Dari penjelasan Ketut Budi Wijaya selaku Presdir Lippo Cikarang dan Indra Azwar selaku CEO PT. Mahkota Sentosa yang mengeksekusi pembangunan kelihatan sangat jelas mereka tidak bertanggungjawab secara total. Dalam RDPU mereka tidak membawa data secara lengkap dan kelabakan untuk menjawab sejumlah pertanyaan pimpinan dan anggota Komisi VI DPR RI. Betapa malunya Group Lippo dalam kasus Meikarta ini. Group Lippo memang sangat memalukan karena terkesan menghindar dari Tanggung jawabnya. Lebih malu lagi ketika mereka yang dirugikan diadukan ke pihak kepolisian. Karena desakan publik dan DPR maka pengaduan itu dicabut oleh pihak Meikarta.
Solusi yang ditawarkan oleh Meikarta dalam kasus yang menyita perhatian publik ini adalah PT Lippo Cikarang Tbk. dan PT Mahkota Sentosa Utama sebagai penanggungjawab proyek Meikarta berkomitmen sesuai keputusan PKPU untuk menyerahkan seluruh unit apartemen kepada konsumen dengan rincian serah terima Tahun 2022 sebanyak 4800 unit (telah diserahkan), Tahun 2023 sebanyak 2200 unit, Tahun 2024 sebanyak 3400 unit,Tahun 2025 sebanyak 3000 Unit,Tahun 2026 sebanyak 3100 Unit,Sisanya akan diserahkan pada Tahun 2027.
Melihat kasus ini pimpinan Komisi VI DPR RI M. Hekal mengatakan bahwa niat pihak Meikarta untuk menyelesaikan kasus ini dengan skema penyelesaian hingga tahun 2027 perlu diapresiasi. Tetapi dari kasus ini dapat juga ditafsirkan bahwa investor yang telah menyetorkan dana ke pihak Lippo sebesar dan Rp 3 Triliun dan sejumlah dana yang dikumpulkan dari 18.000 unit dapat dikatakan sebuah tindak kejahatan? Dengan kata lain apakah selain konsumen 18.000 unit apakah konsorsium merasa ditipu juga oleh pihak Lippo?

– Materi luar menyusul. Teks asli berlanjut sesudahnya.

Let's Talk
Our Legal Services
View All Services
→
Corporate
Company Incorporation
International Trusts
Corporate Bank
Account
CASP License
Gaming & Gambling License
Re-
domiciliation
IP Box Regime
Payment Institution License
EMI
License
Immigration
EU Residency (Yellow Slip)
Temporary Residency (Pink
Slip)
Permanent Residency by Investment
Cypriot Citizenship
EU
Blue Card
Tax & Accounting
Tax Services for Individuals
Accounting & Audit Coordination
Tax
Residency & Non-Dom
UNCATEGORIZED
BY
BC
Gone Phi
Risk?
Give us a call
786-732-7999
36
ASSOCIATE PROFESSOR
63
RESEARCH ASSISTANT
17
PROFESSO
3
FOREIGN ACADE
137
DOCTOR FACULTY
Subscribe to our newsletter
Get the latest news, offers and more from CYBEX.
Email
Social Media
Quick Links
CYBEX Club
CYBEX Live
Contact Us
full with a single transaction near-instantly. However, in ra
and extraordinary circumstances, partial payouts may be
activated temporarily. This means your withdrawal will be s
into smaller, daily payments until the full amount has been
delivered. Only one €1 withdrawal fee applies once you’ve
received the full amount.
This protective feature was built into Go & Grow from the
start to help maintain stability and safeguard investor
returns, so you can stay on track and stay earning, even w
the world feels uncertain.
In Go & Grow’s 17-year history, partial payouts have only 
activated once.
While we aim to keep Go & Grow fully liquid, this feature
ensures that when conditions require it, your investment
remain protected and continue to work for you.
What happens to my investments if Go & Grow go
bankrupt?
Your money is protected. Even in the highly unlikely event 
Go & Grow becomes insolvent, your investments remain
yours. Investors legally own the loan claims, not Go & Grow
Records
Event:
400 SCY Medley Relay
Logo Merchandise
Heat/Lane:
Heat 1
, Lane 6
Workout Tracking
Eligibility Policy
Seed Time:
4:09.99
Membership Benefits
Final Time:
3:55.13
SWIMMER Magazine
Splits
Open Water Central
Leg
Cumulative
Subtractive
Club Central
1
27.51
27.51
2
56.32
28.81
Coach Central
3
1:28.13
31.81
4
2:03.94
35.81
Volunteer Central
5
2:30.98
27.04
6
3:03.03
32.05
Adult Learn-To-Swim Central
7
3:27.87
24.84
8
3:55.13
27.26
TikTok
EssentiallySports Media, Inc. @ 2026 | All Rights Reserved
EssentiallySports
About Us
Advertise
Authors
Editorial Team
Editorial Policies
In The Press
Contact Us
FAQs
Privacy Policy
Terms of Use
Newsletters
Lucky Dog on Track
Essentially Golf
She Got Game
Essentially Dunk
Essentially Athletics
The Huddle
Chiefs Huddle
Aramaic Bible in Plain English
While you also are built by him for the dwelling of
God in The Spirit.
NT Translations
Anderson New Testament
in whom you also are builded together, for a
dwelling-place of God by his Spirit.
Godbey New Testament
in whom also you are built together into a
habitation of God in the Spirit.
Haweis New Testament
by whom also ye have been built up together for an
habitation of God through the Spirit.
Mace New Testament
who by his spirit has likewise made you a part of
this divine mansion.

Dugaan penipuan ke pihak konsumen 18000 unit dan pihak konsorsium harus dibuktikan oleh pihak Lippo. Tidak dapat disangkal lagi bahwa kepercayaan publik terhadap group Lippu hancur lebur hingga ke titik nadir. Kasus Meikarta akan berdampak negatif terhadap group Lippo, utamanya kepercayaan terhadap keluarga Mochtar Riady. Betapa buruknya kepercayaan publik terhadap group Lippo karena kasus Meikarta.
Kasus Meikarta yang teramat buruk ini sangat mempengaruhi kepercayaan publik terhadap bisnis group Lippo di bidang pengembang perumahan, Rumah Sakit (RS), pendidikan, perbankan dan berbagai bisnis lain.
Jika dibandingkan dampak dari ketidakpercayaan publik terhadap berbagai bisnis group Lippo maka jalan keluar terbaik adalah memberikan hak konsumen Meikarta. Meikarta idealnya menanyakan konsumen apakah uangnya dikembalikan, dilanjutkan dengan sekenario PKPU dan berbagai solusi yang diinginkan konsumen. Kasus Meikarta adalah momentum bagi group Lippo untuk membuktikan bahwa mereka dapat dipercaya publik. Jika tidak group Lippo menjadi bisnis gelap yang identik dengan penipuan. Persepsi publik bahwa group Lippo adalah penipuan tidak dapat dibayar dengan apapun karena yang tertinggi dalam bisnis adalah dapat dipercaya.